What to do = Copy the items word for word, beginning at the line containing "storage requirements, saving" and continuing through the line containing "is eliminates the".

[[ Data to use open ]]

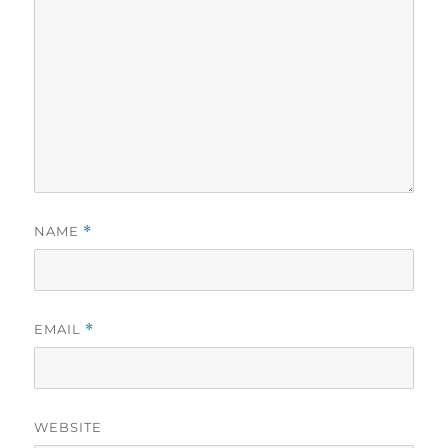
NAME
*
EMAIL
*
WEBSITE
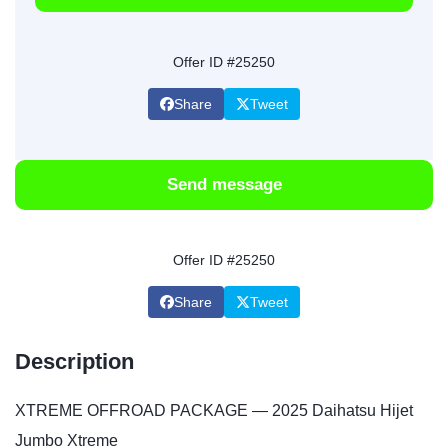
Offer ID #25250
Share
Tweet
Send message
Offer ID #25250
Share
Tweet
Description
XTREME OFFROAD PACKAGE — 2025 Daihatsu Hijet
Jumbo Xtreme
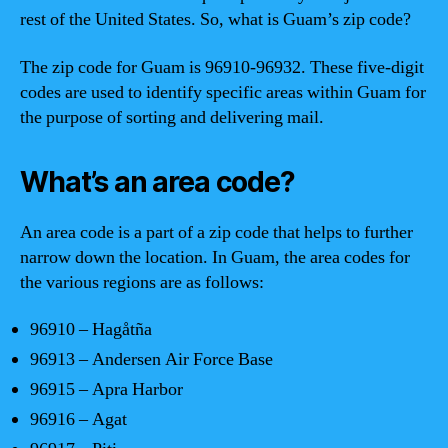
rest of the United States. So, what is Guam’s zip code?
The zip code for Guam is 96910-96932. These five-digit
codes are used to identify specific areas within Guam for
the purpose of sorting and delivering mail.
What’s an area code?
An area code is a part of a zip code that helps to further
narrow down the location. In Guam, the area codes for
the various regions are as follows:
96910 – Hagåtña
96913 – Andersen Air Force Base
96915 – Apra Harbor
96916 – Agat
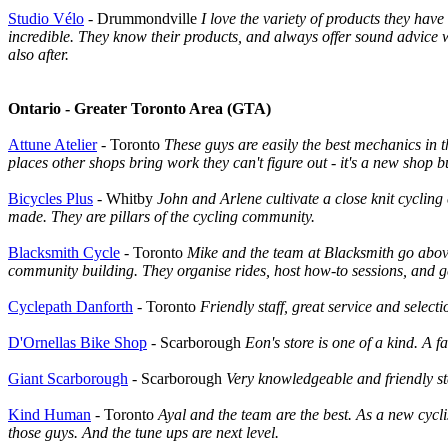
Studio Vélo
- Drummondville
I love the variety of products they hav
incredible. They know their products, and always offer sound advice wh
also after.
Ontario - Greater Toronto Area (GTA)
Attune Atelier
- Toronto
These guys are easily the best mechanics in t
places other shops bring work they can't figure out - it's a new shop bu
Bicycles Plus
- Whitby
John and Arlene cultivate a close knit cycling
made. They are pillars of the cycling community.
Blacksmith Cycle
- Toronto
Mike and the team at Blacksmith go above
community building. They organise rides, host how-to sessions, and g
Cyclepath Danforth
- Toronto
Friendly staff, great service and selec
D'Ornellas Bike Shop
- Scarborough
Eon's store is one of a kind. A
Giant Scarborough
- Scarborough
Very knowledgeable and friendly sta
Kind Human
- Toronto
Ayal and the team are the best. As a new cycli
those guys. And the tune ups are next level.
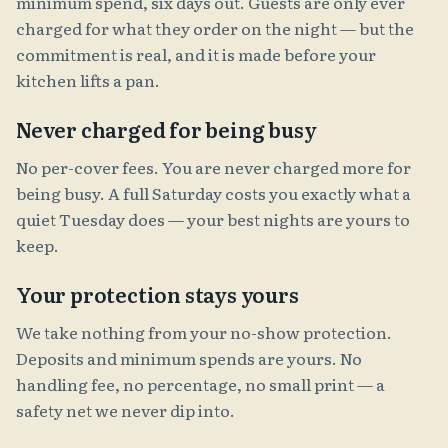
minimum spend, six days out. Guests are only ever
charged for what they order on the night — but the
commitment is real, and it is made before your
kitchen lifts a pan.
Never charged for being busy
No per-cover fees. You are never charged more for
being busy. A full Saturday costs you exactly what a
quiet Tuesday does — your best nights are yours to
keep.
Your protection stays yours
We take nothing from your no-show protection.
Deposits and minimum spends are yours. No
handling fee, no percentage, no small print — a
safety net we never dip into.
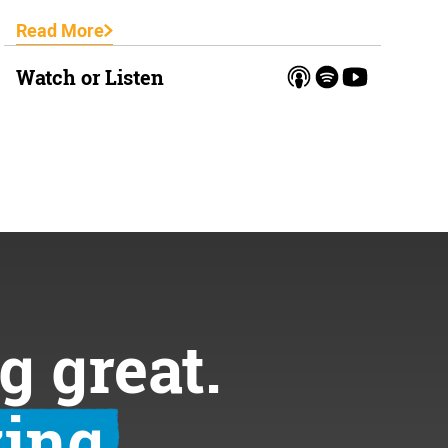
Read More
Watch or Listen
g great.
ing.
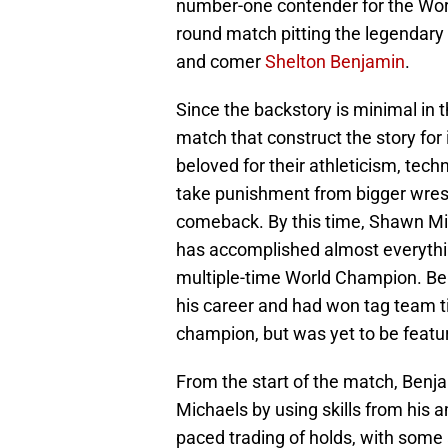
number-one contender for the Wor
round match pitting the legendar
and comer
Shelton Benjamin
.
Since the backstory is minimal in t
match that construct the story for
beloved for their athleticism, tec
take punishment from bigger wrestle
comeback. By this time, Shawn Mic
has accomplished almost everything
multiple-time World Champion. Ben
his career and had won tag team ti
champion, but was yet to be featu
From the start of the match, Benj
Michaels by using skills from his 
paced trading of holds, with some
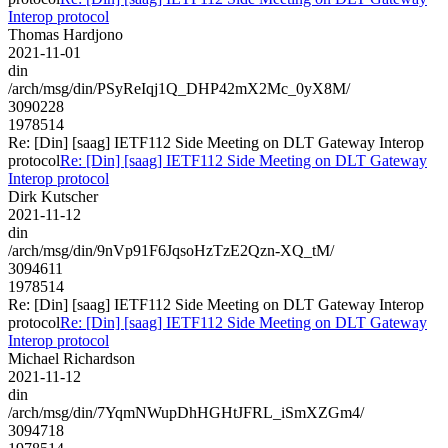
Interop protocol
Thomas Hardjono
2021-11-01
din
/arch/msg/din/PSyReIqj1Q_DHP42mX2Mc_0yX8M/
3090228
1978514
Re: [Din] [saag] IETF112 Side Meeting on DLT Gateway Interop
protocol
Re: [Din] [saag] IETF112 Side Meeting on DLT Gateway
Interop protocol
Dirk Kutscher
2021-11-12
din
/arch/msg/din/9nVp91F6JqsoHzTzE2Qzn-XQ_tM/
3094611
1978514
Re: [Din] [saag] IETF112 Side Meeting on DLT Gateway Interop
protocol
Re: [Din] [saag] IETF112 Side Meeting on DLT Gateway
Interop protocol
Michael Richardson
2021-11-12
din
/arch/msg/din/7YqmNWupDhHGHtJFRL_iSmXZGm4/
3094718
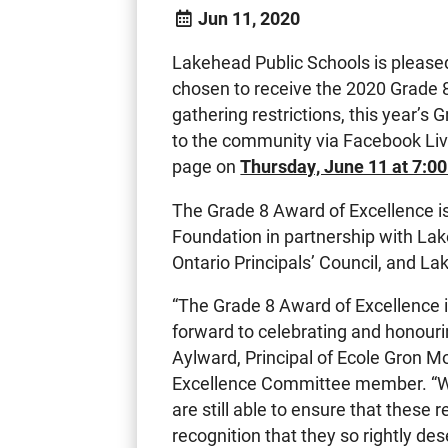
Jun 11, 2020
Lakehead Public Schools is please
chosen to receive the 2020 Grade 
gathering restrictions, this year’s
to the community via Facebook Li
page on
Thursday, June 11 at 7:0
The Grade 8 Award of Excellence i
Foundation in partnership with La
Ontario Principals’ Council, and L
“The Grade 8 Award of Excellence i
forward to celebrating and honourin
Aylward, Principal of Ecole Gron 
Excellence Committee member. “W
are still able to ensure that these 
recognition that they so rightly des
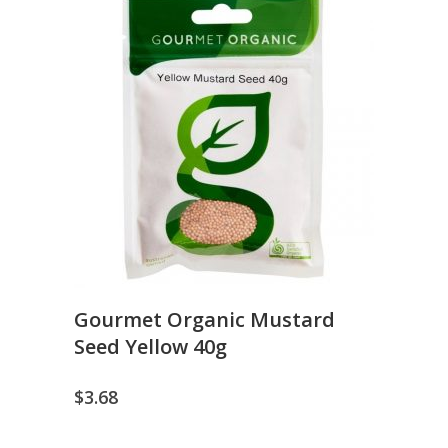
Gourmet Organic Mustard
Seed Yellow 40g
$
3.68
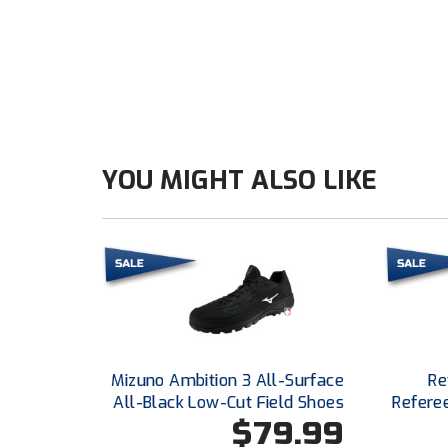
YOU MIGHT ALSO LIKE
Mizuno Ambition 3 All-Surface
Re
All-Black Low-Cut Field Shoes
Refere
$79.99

[[ Data to use closed ]]
[[ Data to use open ]]

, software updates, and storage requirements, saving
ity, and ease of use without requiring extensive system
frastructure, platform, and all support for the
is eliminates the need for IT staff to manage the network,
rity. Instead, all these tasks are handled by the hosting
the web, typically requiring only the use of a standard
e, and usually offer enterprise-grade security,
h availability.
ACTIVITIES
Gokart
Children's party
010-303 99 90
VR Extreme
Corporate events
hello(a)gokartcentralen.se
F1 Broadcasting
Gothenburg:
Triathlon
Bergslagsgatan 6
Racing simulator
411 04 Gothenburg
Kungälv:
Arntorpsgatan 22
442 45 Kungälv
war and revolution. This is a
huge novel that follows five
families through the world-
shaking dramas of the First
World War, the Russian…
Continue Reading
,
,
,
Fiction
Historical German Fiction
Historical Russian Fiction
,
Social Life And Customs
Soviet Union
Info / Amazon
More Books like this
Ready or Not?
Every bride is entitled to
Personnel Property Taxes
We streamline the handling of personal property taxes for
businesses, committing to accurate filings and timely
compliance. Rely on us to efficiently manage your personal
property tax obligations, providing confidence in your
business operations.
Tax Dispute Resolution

[[ Data to use closed ]]
[[ Data to use open ]]

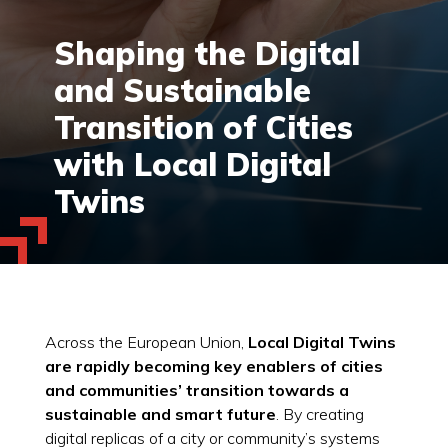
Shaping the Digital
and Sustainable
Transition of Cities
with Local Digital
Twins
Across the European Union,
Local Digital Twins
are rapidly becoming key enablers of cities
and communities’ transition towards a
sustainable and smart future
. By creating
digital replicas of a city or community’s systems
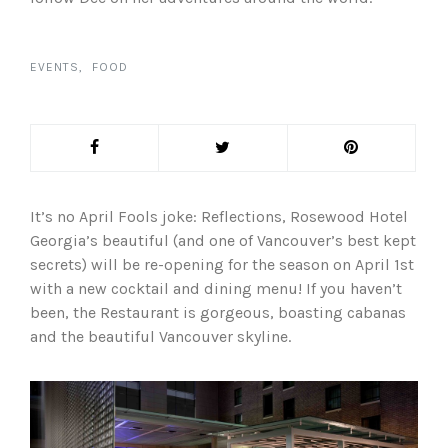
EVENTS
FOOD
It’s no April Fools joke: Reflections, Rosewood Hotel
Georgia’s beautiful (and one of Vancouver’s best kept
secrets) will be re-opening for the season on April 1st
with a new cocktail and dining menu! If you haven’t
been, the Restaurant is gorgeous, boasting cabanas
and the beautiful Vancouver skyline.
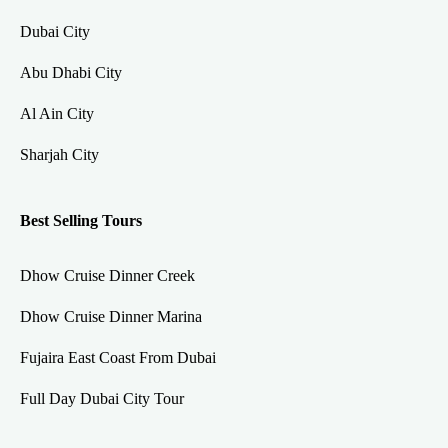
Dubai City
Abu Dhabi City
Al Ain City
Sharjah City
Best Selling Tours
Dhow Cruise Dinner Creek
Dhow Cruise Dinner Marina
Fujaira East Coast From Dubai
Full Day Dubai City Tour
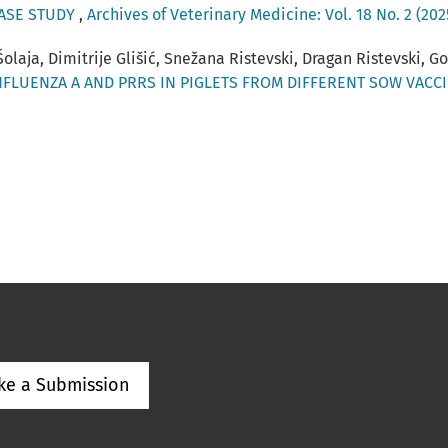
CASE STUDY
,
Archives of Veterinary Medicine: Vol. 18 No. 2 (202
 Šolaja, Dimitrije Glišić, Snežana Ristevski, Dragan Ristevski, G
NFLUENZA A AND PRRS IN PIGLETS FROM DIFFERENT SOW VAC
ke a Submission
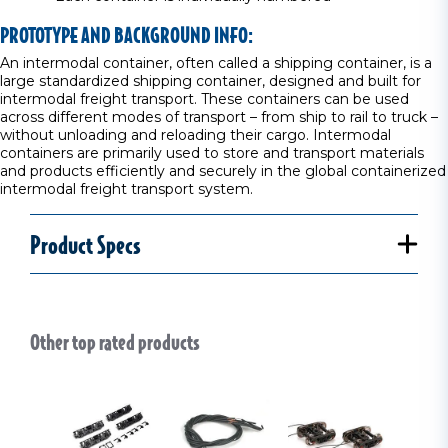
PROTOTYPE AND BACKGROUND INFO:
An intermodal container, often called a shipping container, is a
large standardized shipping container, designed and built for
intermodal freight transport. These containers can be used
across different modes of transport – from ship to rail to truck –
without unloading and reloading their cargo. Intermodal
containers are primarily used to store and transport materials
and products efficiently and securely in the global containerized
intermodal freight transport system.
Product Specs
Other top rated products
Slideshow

[[ Data to use closed ]]

Task result =
, software updates, and storage requirements, saving
ity, and ease of use without requiring extensive system
frastructure, platform, and all support for the
is eliminates the need for IT staff to manage the network,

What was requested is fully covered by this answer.